■ Assigned task: Filter the entries below, keeping only lines with "space".

Supplied records: Begin

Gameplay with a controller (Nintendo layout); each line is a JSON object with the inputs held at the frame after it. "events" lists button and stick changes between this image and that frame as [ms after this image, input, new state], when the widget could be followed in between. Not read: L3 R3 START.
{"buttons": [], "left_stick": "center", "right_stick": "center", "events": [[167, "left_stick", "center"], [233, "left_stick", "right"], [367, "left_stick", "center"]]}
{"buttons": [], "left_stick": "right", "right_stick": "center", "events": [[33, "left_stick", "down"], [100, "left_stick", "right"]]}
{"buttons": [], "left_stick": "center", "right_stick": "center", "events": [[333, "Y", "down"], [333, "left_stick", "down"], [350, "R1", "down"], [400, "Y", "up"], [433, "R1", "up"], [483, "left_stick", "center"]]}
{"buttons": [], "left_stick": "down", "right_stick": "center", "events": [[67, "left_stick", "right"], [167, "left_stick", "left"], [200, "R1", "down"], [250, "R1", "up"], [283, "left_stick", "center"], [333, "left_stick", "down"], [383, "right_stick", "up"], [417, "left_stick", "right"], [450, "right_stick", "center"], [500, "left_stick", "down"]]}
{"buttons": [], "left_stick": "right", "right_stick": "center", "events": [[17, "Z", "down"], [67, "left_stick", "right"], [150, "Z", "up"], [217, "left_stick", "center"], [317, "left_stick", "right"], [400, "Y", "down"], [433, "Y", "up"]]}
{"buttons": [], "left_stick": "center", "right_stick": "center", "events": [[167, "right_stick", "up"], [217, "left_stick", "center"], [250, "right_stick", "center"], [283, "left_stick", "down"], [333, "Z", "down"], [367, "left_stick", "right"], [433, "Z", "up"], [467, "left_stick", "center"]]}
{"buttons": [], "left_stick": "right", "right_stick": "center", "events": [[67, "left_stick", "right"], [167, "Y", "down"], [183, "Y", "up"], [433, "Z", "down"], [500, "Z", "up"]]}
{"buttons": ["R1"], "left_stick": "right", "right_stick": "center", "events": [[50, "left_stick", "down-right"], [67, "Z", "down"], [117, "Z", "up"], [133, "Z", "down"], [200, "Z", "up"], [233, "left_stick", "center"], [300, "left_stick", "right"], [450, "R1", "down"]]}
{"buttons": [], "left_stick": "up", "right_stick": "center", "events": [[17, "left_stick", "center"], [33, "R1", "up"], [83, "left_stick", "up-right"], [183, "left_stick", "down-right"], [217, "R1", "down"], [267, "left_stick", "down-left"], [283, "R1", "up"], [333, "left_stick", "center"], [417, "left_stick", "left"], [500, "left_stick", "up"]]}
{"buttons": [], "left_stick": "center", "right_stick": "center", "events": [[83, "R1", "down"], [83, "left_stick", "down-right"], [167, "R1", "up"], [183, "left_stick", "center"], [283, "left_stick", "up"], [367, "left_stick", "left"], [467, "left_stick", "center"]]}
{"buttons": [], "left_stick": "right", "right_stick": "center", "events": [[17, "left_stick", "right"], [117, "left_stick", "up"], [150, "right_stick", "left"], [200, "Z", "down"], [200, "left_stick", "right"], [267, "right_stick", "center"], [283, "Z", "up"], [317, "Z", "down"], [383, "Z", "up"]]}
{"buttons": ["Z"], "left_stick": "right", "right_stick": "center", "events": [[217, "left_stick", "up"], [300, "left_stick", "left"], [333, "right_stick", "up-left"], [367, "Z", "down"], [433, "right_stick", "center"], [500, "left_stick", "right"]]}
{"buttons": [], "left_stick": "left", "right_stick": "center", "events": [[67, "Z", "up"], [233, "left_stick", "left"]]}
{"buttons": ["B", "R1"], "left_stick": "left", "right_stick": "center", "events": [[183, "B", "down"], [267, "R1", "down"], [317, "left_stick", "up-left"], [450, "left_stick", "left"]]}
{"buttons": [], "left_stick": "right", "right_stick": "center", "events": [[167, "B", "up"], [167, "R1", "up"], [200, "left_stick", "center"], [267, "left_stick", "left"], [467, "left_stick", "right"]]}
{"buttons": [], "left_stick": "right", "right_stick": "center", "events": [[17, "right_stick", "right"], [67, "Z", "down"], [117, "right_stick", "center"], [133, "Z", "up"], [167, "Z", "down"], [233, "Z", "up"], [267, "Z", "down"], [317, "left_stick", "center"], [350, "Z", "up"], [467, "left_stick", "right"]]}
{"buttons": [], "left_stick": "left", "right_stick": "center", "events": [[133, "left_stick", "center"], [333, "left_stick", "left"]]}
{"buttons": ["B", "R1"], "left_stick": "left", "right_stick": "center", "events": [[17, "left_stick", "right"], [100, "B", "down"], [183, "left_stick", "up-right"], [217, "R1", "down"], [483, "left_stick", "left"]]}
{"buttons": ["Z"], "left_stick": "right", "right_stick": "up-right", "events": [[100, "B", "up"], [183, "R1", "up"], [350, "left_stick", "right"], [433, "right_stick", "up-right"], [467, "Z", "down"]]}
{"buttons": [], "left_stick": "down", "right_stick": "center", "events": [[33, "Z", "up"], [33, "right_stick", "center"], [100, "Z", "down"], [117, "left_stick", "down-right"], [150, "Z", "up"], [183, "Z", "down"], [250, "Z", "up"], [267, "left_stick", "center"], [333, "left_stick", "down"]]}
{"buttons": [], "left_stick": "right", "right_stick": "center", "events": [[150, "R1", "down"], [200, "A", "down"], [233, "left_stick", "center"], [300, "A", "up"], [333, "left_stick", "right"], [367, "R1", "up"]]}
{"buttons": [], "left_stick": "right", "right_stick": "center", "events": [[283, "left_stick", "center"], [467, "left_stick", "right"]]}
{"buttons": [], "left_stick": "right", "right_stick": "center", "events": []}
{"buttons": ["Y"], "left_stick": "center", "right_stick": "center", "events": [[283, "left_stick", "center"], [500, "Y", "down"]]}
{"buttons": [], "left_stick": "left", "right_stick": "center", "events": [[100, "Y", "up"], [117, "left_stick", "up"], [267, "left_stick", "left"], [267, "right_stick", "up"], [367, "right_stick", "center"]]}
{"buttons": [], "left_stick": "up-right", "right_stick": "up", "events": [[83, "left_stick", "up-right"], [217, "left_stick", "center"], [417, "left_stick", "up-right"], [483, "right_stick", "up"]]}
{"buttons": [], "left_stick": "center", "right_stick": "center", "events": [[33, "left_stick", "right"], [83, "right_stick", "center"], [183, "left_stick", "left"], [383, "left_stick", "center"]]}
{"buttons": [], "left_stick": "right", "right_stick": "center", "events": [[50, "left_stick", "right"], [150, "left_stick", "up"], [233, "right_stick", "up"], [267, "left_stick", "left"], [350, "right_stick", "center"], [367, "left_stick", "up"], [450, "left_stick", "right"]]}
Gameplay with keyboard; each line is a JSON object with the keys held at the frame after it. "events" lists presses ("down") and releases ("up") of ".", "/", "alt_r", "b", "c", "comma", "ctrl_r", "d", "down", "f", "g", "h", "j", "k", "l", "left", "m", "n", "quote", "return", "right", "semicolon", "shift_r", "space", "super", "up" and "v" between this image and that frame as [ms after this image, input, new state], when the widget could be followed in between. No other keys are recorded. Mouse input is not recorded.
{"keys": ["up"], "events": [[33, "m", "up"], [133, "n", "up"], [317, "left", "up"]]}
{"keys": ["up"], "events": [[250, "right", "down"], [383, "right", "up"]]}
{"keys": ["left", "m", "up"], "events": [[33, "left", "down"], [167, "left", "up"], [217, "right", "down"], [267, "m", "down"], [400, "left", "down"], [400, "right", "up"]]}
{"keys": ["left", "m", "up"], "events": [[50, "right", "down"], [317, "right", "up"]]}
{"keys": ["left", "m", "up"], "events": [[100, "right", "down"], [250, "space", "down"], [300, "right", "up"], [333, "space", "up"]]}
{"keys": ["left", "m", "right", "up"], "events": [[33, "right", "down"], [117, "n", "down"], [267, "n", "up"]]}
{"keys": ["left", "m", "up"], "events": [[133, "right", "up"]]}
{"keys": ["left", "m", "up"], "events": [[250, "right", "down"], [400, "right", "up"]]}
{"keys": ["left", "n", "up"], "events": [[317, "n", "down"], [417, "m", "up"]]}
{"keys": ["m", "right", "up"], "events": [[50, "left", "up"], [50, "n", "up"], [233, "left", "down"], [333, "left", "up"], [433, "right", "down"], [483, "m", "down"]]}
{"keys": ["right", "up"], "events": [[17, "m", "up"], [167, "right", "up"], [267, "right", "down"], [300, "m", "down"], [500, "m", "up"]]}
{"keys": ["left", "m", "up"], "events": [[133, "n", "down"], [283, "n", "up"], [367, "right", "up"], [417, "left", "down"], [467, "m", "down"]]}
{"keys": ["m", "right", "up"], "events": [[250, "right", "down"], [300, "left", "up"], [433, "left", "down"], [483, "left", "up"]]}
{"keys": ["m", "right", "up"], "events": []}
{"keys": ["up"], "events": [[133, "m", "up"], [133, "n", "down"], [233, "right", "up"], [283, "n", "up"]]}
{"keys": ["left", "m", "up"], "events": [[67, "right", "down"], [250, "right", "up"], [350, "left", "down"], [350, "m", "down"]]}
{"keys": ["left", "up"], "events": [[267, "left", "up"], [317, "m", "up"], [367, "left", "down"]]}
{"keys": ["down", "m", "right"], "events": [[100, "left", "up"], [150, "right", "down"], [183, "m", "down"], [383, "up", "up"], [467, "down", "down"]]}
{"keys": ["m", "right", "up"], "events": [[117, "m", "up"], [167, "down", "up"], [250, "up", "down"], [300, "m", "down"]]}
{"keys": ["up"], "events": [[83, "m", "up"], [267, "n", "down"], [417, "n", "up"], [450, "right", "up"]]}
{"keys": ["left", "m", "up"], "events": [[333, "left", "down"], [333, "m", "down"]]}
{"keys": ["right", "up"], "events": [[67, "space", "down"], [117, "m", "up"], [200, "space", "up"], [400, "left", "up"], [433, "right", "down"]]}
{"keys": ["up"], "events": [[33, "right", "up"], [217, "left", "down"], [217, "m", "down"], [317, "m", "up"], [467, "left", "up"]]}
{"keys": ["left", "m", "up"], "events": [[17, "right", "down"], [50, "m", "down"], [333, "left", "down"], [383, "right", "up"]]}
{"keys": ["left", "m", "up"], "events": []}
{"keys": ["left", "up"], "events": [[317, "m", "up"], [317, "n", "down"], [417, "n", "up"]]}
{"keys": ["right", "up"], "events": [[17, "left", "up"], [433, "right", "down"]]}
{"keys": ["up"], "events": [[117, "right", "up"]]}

Supplied records: End

■ Task response:
Gameplay with keyboard; each line is a JSON object with the keys held at the frame after it. "events" lists presses ("down") and releases ("up") of ".", "/", "alt_r", "b", "c", "comma", "ctrl_r", "d", "down", "f", "g", "h", "j", "k", "l", "left", "m", "n", "quote", "return", "right", "semicolon", "shift_r", "space", "super", "up" and "v" between this image and that frame as [ms after this image, input, new state], when the widget could be followed in between. No other keys are recorded. Mouse input is not recorded.
{"keys": ["left", "m", "up"], "events": [[100, "right", "down"], [250, "space", "down"], [300, "right", "up"], [333, "space", "up"]]}
{"keys": ["right", "up"], "events": [[67, "space", "down"], [117, "m", "up"], [200, "space", "up"], [400, "left", "up"], [433, "right", "down"]]}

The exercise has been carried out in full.